The report warned that many of these new endorsements may be too narrow, leaving gaps when an incident falls outside a defined peril. This type of insurance also only serves a particular group—namely developers of AI solutions, rather than the companies using AI models.

Casualty

Commercial general liability (CGL) insurers do not currently model, underwrite or price AI risks, so there is likely a growing gap between what insurers intend to cover and what they actually cover based on the policy language, the report said, stressing the need for specific exclusions, similar to cyber perils.

One key factor in the interpretation of these clauses is how AI is defined, since advanced generative AI is able to produce its own synthetic content, rather than only interpret inputs.

Directors and Officers (D&O)

As organizations embed AI into their long-term strategies and operations, D&O exposure is rising when it comes to governance oversight and misrepresentation.

  • Governance issues arise out of allegations that boards have failed to identify, mitigate or disclose material AI risks, such as model bias, safety, reliability or vendor dependence.
  • Misrepresentation comes into play when organizations overstate the pace of AI development to encourage investment or elevate share price—sometimes known as “AI washing.”

D&O policies still hinge on traditional definitions of wrongful acts, so they do not guarantee coverage for AI‑specific failures. Standard conduct and intentional acts exclusions also apply (e.g., fraudulent statements about AI capabilities).

Employment Practices Liability (EPL)

The expanding use of AI in hiring amplifies the risk of bias and discrimination, since the AI models may have been trained on prejudicial data.

Many policies are silent on the use of AI models and also reference “insured persons” or “natural persons” as the policyholder, which may be a limiting factor for covering output from AI models.

Affirmative Coverage

A new category of insurance is emerging to address ambiguities and potential gaps in traditional commercial insurance cover, particularly where probabilistic model behavior is assessed through legacy negligence or “wrongful act” constructs.

Affirmative coverage typically has an “all-risk” basis, specifically designed to cover liability arising out of AI model error, including scenarios that may not involve a cyber event or malicious actor.

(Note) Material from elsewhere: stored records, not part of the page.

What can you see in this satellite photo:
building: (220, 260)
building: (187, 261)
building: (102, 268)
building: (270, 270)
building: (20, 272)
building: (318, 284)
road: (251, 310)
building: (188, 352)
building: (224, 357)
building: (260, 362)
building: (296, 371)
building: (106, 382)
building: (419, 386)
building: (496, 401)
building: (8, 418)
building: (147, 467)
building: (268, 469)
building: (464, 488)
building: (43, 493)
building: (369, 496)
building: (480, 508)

One approach is to assess the “target model metric” as part of the underwriting process. Each model is underwritten on its individual merits, based on factors such as the industry, context of the outputs, any underlying foundation model, the version deployed and the use case. This approach allows for bespoke pricing and enables clearer articulation of coverage intent.

Examples of this type of affirmative AI coverage focus on model-specific risk assessment and clearly defined triggers for AI failure events rather than extending traditional cyber or technology E&O wordings through endorsements, the report said.

Systemic Risk

The report also explored the possibility of systemic risk due to shared AI infrastructure and common foundation models.

“The challenge for the insurance industry is not whether AI will create systemic risk events, but when, and if underwriting practices can keep pace,” said Devani.

Traditional systemic controls are not as effective with AI. When a widely deployed model contains compromised training data or other unintended performance characteristics, failures can occur simultaneously across multiple organizations regardless of geography, industry or individual risk management practices.

Effective underwriting of AI risk requires a fundamentally different approach compared to traditional commercial lines. In addition to focusing on individual policyholder risk management practices, underwriters must evaluate portfolio-level exposure concentration through shared model dependencies, architectural vulnerability to coordinated attacks, and the capacity to detect failures before substantial liability accrues.